Brano selezionato:
· · ·

Tasse sui Bot, Prodi prova a fare retromarcia

Rutelli e Mastella: non penalizzeremo i ceti medi. Ma la sinistra radicale insiste

Antonio Signorini

da Roma

L’aumento della pressione fiscale sui titoli di Stato, sui guadagni da obbligazioni e da azioni si farà, ma sarà dilazionato nel tempo. «Non ho detto che li porteremo subito dal 12,5 per cento al 20 per cento, ma c’è un obiettivo di lungo periodo che è l’equiparazione delle rendite finanziarie», ha precisato ieri il candidato a Palazzo Chigi della sinistra Romano Prodi.
Una novità importante, seconda solo alla recente notizia che la sinistra intende tassare esclusivamente i titoli di Stato di nuova emissione. Importante soprattutto perché, come ha ricordato lo stesso Professore, «da plusvalenze o capital gain ricaveremo un quinto delle risorse» necessarie a finanziarie il taglio di cinque punti del costo del lavoro. Resta da capire come è possibile finanziare una politica che la sinistra intende realizzare entro i primi cento giorni (il cuneo) con una copertura che avrà efficacia solo nel «lungo periodo». Quello di Prodi - osserva il presidente dei Riformatori liberali Benedetto Della Vedova - è stato un «contrordine compagni. Ma a questo punto diventa sempre più irrealistica l’ipotesi di un taglio del cuneo fiscale». «Su Cct e Bot Prodi è entrato in stato confusionale», ha aggiunto Pier Ferdinando Casini dell’Udc.
Prodi non è entrato nei dettagli. E le motivazioni della sua precisazione sembrano più politiche che tecniche. Proprio ieri un quotidiano ha pubblicato uno studio dell’istituto Cattaneo dal quale emerge che l’elettorato di sinistra è allergico agli aumenti delle tasse esattamente come quello di destra.
Poi ci sono le pressioni degli alleati moderati dell’Unione. «Nel programma di centrosinistra non c’è scritta neanche una riga sulla tassazione dei Bot», ha ricordato il leader della Margherita Francesco Rutelli per il quale non è nemmeno detto «che poi si farà un riallineamento per quanto riguarda i Bot anche per le complessità tecniche della questione. Sono aspetti che andranno studiati con trasparenza, discussi con le parti sociali, non si decidono nel chiuso di una stanza». Dello stesso avviso il leader dell’Udeur Clemente Mastella che si è detto contrario a qualunque politica che penalizzi i ceti medi. Di tenore opposto le dichiarazioni della sinistra radicale. «I Comunisti italiani sono dalla parte dei lavoratori e dei poveri e non certo da quella dei ricchi. Meglio parlare chiaro da subito, agli elettori», ha spiegato Marco Rizzo del Pdci.
Incertezza anche sull’altro punto critico del programma fiscale: il ritorno della tassa di successione. Prodi e gli altri leader dell’Unione continuano ad assicurare che colpirà poche centinaia di famiglie, ma sulla soglia di esenzione nessuno si sbilancia. Secondo il segretario dei Ds Piero Fassino se ne dovranno occupare «i tecnici». Ma il segretario Fausto Bertinotti ha chiesto che si faccia chiarezza prima delle elezioni: «Dico formalmente che prima che andranno a votare gli italiani sapranno quale sarà l’asticella sopra la quale si pagherà la tassa di successione». Del tutto contrario alla reintroduzione della tassa di successione Daniele Capezzone della Rosa nel pugno. Anche perché, spiega, avrebbe «un gettito risibile, probabilmente neanche si coprono i costi per gli accertamenti».

· · ·

Record tratti da un dataset:
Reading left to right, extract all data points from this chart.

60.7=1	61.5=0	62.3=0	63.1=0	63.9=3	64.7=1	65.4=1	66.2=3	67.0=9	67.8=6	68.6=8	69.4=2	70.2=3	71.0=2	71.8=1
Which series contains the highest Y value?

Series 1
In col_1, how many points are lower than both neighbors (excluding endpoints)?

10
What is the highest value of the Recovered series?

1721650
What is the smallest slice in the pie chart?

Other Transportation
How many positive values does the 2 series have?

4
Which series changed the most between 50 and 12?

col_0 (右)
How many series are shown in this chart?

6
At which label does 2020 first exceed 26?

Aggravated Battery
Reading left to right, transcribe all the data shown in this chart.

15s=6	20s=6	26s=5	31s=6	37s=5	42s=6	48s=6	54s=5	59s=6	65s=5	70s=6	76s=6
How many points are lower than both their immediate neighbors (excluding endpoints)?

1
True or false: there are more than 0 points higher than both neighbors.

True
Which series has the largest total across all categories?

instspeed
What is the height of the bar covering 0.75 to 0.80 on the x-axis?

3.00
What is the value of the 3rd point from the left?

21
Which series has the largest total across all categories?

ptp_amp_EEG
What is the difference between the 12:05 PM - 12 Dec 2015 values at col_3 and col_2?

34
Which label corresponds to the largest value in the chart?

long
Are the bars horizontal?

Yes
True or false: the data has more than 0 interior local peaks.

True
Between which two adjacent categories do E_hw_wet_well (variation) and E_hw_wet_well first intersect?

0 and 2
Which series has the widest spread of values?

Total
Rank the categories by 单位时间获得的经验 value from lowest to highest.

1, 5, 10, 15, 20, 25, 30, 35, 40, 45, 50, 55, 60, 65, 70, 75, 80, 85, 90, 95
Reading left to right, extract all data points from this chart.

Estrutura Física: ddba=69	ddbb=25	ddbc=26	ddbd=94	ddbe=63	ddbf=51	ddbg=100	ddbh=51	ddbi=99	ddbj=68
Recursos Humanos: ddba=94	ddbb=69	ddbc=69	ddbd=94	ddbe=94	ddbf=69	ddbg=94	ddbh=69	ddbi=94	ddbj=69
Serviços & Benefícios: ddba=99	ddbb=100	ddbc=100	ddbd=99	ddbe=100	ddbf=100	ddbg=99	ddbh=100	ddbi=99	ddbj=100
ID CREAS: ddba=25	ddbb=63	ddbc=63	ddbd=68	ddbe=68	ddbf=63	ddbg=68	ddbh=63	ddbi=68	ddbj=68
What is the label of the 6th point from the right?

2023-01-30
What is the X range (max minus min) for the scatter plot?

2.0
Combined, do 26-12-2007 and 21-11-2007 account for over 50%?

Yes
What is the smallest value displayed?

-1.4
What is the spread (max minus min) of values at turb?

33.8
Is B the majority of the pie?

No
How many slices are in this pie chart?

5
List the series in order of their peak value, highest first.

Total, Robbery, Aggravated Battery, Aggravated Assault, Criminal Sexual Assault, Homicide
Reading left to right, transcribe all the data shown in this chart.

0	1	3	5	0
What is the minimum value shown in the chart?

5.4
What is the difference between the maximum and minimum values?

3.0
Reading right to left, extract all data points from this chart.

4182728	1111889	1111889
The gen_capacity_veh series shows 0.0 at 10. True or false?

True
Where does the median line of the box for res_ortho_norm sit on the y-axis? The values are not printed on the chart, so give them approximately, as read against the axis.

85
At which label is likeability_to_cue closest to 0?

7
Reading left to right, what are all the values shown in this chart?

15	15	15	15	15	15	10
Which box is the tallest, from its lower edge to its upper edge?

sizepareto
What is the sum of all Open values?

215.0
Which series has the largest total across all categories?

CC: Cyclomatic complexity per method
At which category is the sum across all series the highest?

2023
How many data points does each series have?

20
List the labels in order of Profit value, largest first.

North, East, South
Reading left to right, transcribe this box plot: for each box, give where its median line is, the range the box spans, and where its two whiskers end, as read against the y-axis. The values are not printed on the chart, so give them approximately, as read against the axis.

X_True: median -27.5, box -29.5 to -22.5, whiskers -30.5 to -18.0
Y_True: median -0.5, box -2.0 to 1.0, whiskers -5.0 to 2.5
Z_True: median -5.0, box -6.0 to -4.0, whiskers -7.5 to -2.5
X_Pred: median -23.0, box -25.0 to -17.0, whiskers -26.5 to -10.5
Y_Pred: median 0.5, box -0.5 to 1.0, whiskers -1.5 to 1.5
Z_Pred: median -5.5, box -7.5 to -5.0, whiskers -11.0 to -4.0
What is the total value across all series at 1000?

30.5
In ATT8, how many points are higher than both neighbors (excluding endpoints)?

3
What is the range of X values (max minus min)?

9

· · ·

Riporta dall'articolo sulla tassazione dei Bot il passo che va da "Una novità importante, seconda" fino a "Ferdinando Casini dell’Udc." incluso, senza alcuna modifica.

Una novità importante, seconda solo alla recente notizia che la sinistra intende tassare esclusivamente i titoli di Stato di nuova emissione. Importante soprattutto perché, come ha ricordato lo stesso Professore, «da plusvalenze o capital gain ricaveremo un quinto delle risorse» necessarie a finanziarie il taglio di cinque punti del costo del lavoro. Resta da capire come è possibile finanziare una politica che la sinistra intende realizzare entro i primi cento giorni (il cuneo) con una copertura che avrà efficacia solo nel «lungo periodo». Quello di Prodi - osserva il presidente dei Riformatori liberali Benedetto Della Vedova - è stato un «contrordine compagni. Ma a questo punto diventa sempre più irrealistica l’ipotesi di un taglio del cuneo fiscale». «Su Cct e Bot Prodi è entrato in stato confusionale», ha aggiunto Pier Ferdinando Casini dell’Udc.